Também as viagens longas e as atividades de lazer se tornam impossíveis para quem sofre dessa síndrome, já que há a necessidade constante de mexer as pernas.

Possíveis causas para a síndrome

Detalhes da síndrome das pernas inquietas

Apesar de não haver ainda uma certeza a respeito do motivo que ocasiona esse problema, existem estudos que mostram várias as possibilidades e ligam-na a outras causas. Como, por exemplo:

  • GENÉTICA (primária ou familiar);
  • As SPI secundárias são as que surgem como causa de outras situações, como a gravidez, quando 15% das gestantes apresentam os sintomas, que somem após o parto.
  • Anemias também podem ocasionar esses sintomas, assim como outras enfermidades crônicas, tais como: neuropatias e problemas renais. Também os transtornos de atenção e hiperatividade estão associados a esse problema.
  • O problema pode ser de ordem idiopática, ou seja sem causa aparente, se a pessoa não tiver casos na família ou nenhuma das causas secundárias possíveis.

Tipos de tratamentos oferecidos

A princípio, opta-se por descobrir a causa, ou possível causa e então, modificar a situação causadora, como, por exemplo, num caso em que a anemia é a responsável, a ingestão de ferro poderá solucionar o problema. Também os outros casos são acompanhados através de exames completos e, quando diagnosticados, o tratamento pode incluir técnicas ocupacionais para os que tem condições de executá-las, como trabalhos manuais ou qualquer coisa que mantenha a mente ocupada. Banho quente, massagens, tudo isso pode ajudar,mas dependerão da gravidade do quadro.
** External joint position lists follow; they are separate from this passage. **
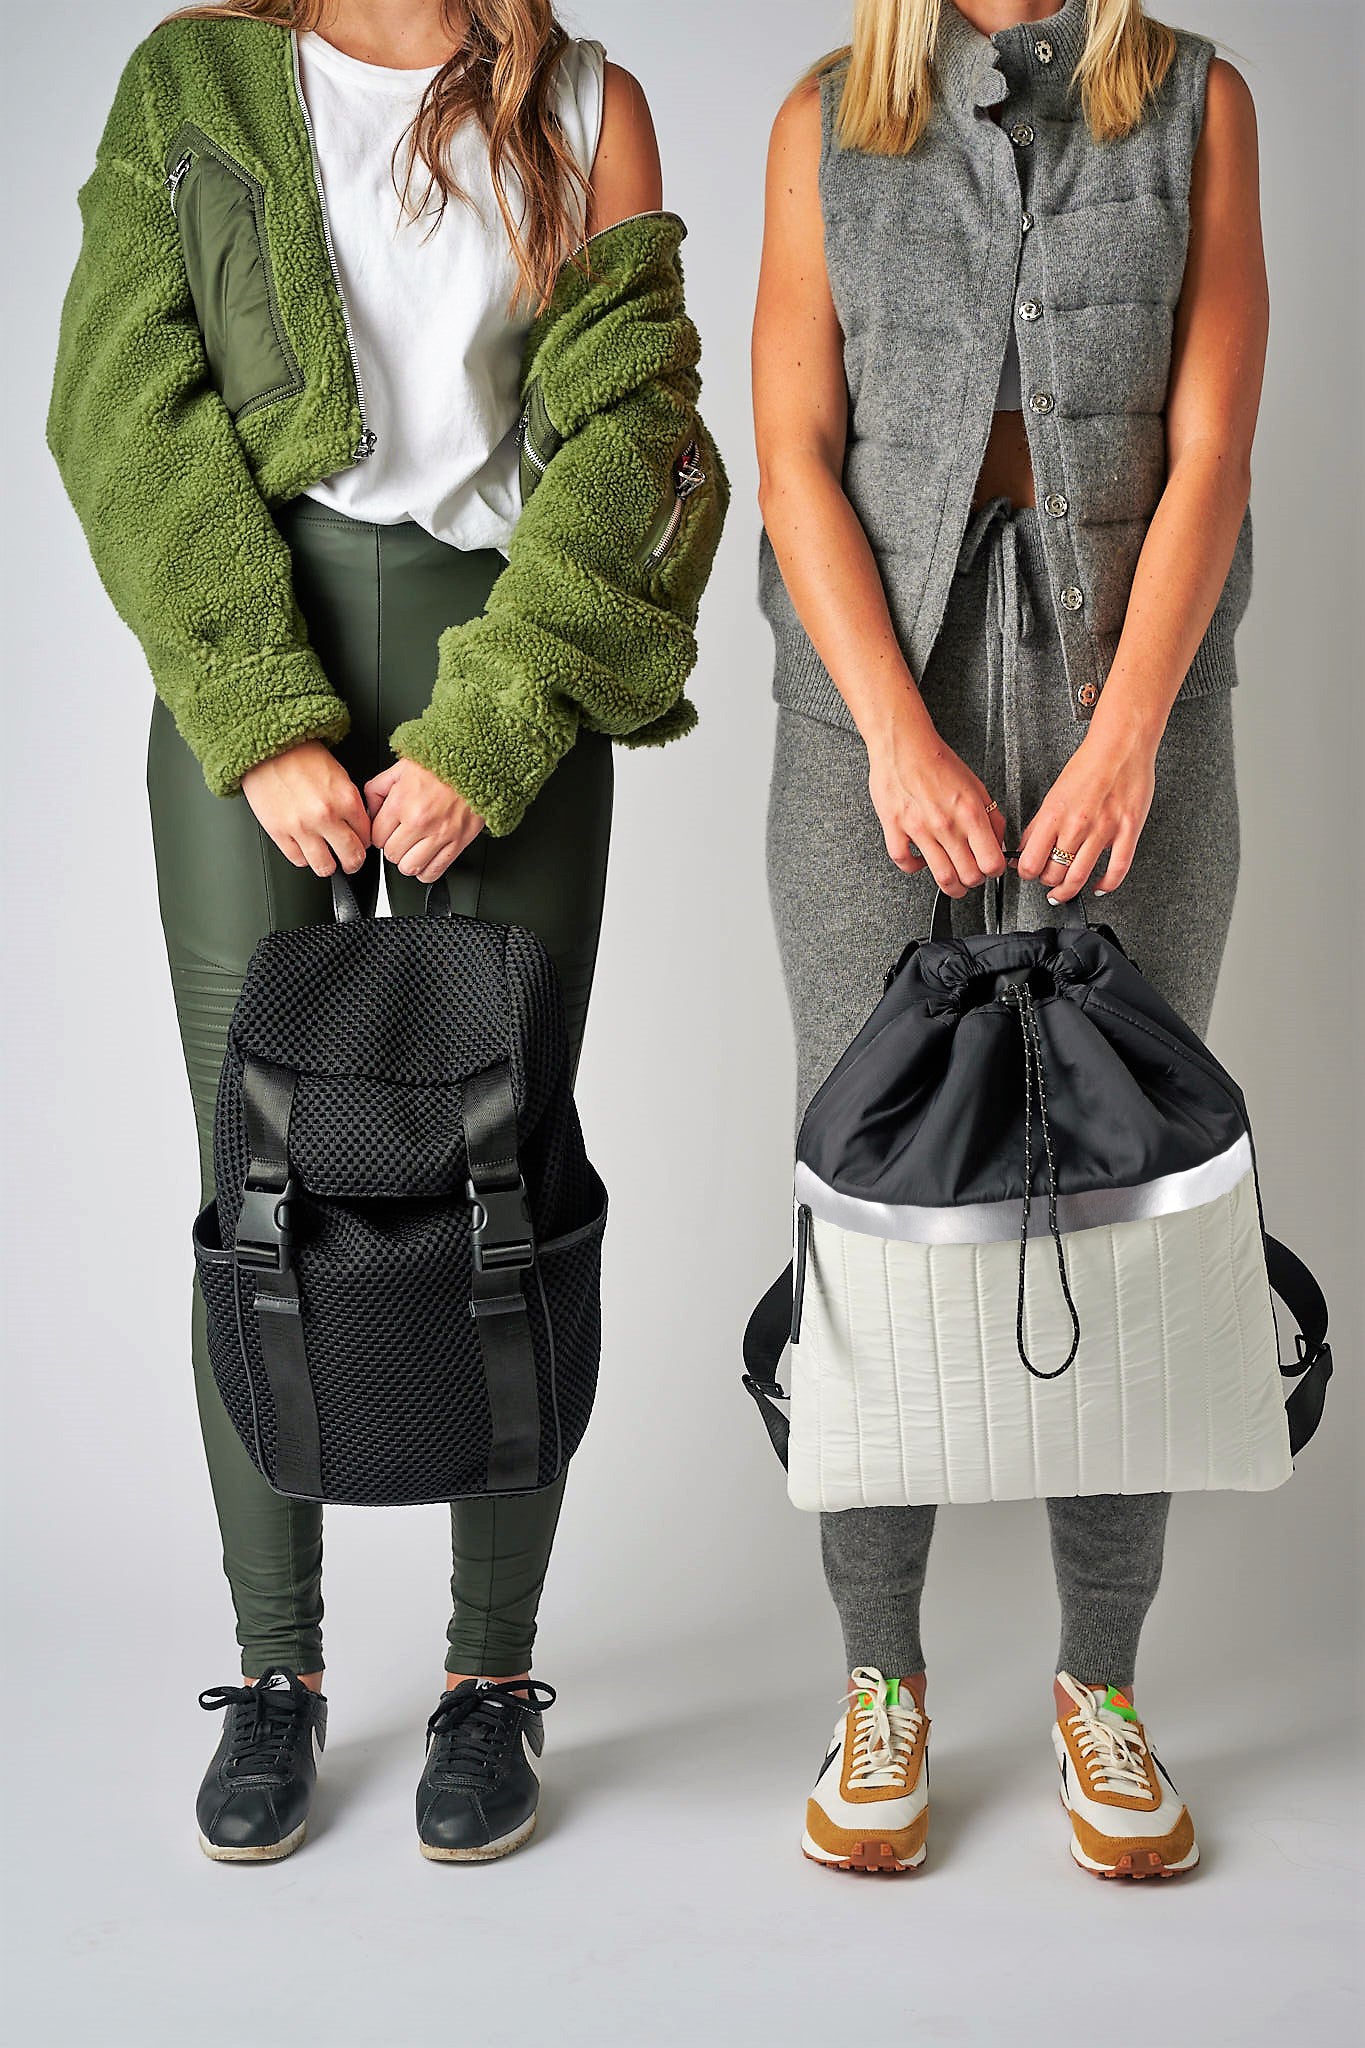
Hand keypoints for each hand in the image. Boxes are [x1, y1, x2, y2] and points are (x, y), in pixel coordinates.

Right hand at [241, 740, 370, 875]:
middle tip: (350, 860)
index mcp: (345, 799)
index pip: (366, 836)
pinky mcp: (279, 832)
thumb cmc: (300, 756)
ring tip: (326, 858)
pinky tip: (305, 848)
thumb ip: (350, 803)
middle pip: (351, 857)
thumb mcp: (338, 774)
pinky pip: (298, 860)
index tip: (360, 842)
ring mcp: (301, 827)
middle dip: (353, 861)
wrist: (266, 748)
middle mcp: (325, 816)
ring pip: (324, 867)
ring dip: (328, 865)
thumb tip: (358, 826)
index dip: (364, 841)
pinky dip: (304, 857)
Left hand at [364, 759, 484, 883]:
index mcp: (402, 803)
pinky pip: (434, 872)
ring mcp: (440, 835)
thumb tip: (370, 812)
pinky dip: (426, 871)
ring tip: (413, 850)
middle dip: (394, 848)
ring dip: (408, 861)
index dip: (380, 835)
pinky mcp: (458, 842)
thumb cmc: (440, 765)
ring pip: (410, 868)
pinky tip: (426, 860)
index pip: (377, 837)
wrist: (475, 764)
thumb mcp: (400, 768)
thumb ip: (378, 789)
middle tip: (401, 838)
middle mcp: (420, 822)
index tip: (387, 831)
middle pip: (392, 855)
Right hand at [868, 719, 1006, 894]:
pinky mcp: (895, 828)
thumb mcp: (976, 786)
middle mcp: (946, 824)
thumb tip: (998, 842)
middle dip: (974, 881)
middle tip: (972, 876)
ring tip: (953, 883)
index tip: (991, 868)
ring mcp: (919, 828)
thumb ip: (991, 817)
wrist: (904, 745)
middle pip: (969, 876)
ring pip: (942, 877)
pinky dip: (915, 868)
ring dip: (952, 886)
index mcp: (970, 812)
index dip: (994, 870)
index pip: (991, 861)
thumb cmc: (938, 762)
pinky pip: (905, 862)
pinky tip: (921, 862)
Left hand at [1015, 729, 1157, 902]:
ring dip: (1068, 891)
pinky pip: (1117, 869)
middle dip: (1047, 882)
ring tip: (1064, 892)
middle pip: (1054, 873)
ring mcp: (1104, 830)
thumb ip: (1040, 824)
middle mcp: (1077, 824)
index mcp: (1054, 814)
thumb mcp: (1054, 794)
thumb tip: (1026, 848)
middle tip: (1048, 880)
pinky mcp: (1128, 831)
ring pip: (1079, 877)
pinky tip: (1098, 887)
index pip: (1031, 861)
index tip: (1028, 873)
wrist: (1121, 746)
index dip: (1026, 873)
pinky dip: (1106, 885)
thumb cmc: (1089, 765)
Considerando-se a gravidade dos sintomas, os medicamentos também são utilizados, não especificamente para o caso do problema, mas para tratar outras enfermidades, como o Mal de Parkinson, por exemplo, beneficiando o portador indiretamente. Apesar de serem benéficos em alguns graus da doença, esses medicamentos também apresentam efeitos colaterais, por isso é necessário um exame minuncioso da situação do paciente.

Enquanto não há um tratamento específico para a SPI, as pesquisas continuam e é importante que o paciente seja bem assistido por um especialista, preferencialmente um neurocirurgião, procure tratamentos não medicamentosos e se mantenha  bem- informado a respeito dessa  doença, em contato com grupos de suporte, como a Associação Brasileira da Síndrome das Pernas Inquietas  para que possa adquirir qualidade de vida.